◆ TEXTE PRÉSENTÉ ◆
════════════════════
Toute sa vie, le supporter acquiert et partage des connaissances sur son équipe, il organise son budget en fonction des matchs qu’il compte aller voir ou du maillot qu’il veut s’acheter, il traverse la France ou le monde pour suivre ses idoles… "Dans les tribunes, il y a du savoir, de la culture, des traditions, de l’amour et de la joie. Il suffit d’y passer cinq minutes pour s’en rendre compte", résume le philosophe Jean-François Pradeau, auteur de Dans les tribunes, éloge du supporter.

Selon de nombreux psychologues, toutes ces émotions répondent aux besoins fondamentaux de l’être humain, ceux dont il a besoin pour se sentir heureux. Et elles seraient en partie responsables de la production d’ocytocine ou de testostérone, hormones pouvant provoquer un sentiment de bien-être et de confiance en soi. Sans compter l’adrénaline, qui peut entraîner un sentiment d’extase, d’énergie, et qui est produite en abondance chez tous ceux tenus en haleine devant un match capital et/ou à suspens.

Les bienfaits de la guerre, sans la mort ?

"L’affection que porte un supporter à son club est de l’ordre de l’état amoureux : irrationnelle. Il lui transfère son idéal du moi. A chaque match, le spectateur regarde se rejouer le conflit fondateur où s’affrontent l’amour et la violence", décrypte le psychiatre Guy Maruani, dans le magazine Femme actuelle. L’individu "renonce à la toute-puissance pour se heurter à la réalité : l’équipe gagne ou perd. Accepter la ‘noble incertitude’ du jeu est l’occasion de surmonter ce conflit fondateur et de devenir adulte", enchaîne encore le spécialiste. Selon lui, le sport peut remplacer un autre phénomène qui, dans le passé, permettait précisément ce passage à l’âge adulte : la guerre. "Le sport est la façon dont l'Occident a voulu faire la guerre sans jamais donner la mort. […] Il se nourrit de la pulsion de vie, amenant à la création de lien avec les autres ; et de la pulsion agressive, qui consiste à prendre le pouvoir sur les autres. Nécessaire à la performance, cette pulsion doit être sublimée à travers le respect des règles", explique le psychiatre.
════════════════════
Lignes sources
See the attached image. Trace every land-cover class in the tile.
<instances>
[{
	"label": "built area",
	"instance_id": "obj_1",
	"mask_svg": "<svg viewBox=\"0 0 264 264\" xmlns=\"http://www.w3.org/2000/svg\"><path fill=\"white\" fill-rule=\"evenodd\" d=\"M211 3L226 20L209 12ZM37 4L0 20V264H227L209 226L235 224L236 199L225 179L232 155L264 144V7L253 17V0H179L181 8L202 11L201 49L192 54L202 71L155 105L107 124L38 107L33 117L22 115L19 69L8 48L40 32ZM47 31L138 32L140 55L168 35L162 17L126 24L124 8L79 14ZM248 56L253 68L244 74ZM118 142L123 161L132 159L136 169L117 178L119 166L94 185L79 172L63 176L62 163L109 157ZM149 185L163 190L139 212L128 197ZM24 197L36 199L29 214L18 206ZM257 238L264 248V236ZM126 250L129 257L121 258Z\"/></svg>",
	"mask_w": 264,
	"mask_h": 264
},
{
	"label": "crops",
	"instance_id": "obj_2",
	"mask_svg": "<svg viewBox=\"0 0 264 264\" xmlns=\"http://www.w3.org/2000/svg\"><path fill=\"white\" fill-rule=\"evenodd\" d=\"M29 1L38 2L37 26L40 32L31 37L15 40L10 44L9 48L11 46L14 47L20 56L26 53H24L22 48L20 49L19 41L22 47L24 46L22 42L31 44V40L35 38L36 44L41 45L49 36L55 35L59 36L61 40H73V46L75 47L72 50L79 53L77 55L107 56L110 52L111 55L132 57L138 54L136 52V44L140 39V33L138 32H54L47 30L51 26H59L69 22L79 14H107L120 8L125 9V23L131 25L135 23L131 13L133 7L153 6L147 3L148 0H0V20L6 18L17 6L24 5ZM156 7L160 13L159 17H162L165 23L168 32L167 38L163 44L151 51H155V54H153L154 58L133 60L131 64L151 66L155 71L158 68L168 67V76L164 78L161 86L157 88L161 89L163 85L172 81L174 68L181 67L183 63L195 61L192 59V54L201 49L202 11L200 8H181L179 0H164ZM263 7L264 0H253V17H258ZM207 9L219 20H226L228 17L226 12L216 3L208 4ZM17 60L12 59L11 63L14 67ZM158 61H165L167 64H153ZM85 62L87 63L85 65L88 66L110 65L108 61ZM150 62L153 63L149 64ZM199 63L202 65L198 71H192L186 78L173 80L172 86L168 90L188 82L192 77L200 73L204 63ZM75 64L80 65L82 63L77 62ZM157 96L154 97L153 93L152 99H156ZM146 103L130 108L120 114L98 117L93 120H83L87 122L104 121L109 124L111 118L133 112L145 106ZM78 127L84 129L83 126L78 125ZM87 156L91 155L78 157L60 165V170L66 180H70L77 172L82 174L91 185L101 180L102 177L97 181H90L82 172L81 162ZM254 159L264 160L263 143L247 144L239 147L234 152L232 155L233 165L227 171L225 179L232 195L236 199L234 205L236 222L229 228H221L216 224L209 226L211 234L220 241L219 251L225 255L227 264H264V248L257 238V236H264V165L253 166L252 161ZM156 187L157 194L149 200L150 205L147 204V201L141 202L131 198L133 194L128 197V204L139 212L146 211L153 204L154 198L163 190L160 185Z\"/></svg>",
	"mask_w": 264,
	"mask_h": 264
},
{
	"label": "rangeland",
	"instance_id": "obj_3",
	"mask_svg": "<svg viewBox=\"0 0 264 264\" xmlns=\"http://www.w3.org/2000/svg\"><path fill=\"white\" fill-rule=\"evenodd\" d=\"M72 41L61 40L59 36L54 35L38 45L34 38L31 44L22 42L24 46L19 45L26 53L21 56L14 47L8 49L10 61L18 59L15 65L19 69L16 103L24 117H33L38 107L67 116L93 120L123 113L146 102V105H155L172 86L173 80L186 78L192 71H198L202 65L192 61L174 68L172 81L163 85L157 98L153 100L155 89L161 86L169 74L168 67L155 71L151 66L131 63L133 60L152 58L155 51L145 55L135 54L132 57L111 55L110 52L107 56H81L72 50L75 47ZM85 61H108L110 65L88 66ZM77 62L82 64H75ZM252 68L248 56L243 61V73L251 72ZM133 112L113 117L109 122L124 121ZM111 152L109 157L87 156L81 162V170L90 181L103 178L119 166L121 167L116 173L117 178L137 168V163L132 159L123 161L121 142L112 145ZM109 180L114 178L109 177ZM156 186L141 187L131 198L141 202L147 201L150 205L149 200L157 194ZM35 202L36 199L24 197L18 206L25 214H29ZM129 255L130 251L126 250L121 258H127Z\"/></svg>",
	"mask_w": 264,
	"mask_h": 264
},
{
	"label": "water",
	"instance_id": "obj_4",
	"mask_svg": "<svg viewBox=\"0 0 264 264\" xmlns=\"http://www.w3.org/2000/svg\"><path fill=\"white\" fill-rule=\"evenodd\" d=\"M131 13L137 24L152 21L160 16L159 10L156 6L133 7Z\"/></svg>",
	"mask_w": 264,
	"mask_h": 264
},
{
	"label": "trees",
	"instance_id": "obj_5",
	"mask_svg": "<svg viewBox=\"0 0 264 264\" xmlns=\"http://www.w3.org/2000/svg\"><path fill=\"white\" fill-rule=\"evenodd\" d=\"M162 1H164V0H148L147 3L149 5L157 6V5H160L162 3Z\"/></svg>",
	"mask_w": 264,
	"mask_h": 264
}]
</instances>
════════════════════
◆ ÉNONCÉ A ◆
D'après le texte sur les supporters, quelle hormone produite pendant un match capital peut entraîner un sentiment d'extase et d'énergie ?
◆ ÉNONCÉ B ◆
Prolongez le texte sur les supporters de football en enchaînant sur sa dernière phrase.

◆ RÉPONSE A ◆
L'adrénaline.

◆ RÉPONSE B ◆
" Il y a au cœur de l’expérience des tribunes une dramaturgie de l’antagonisme et de l’affrontement "

S’il n’est pas aussi dévastateur que la guerre le sport peut, tout de même, s’accompagner de son lot de violences. Parfois, en effet, le sentiment d’appartenance à un groupe peut virer au phénomène identitaire. L’équipe adverse est alors perçue comme un ennemi. Et si le résultat du match ou la décision de l’arbitre ne va pas dans le sens souhaité, l’amour de son équipe risque bien de se transformer en la haine de l’autre. Nous sommes alors "capables de supprimer toute forme d’empathie, en déshumanisant l’autre, en le réduisant parfois à moins qu’un animal", rappelle le psychologue Frans De Waal.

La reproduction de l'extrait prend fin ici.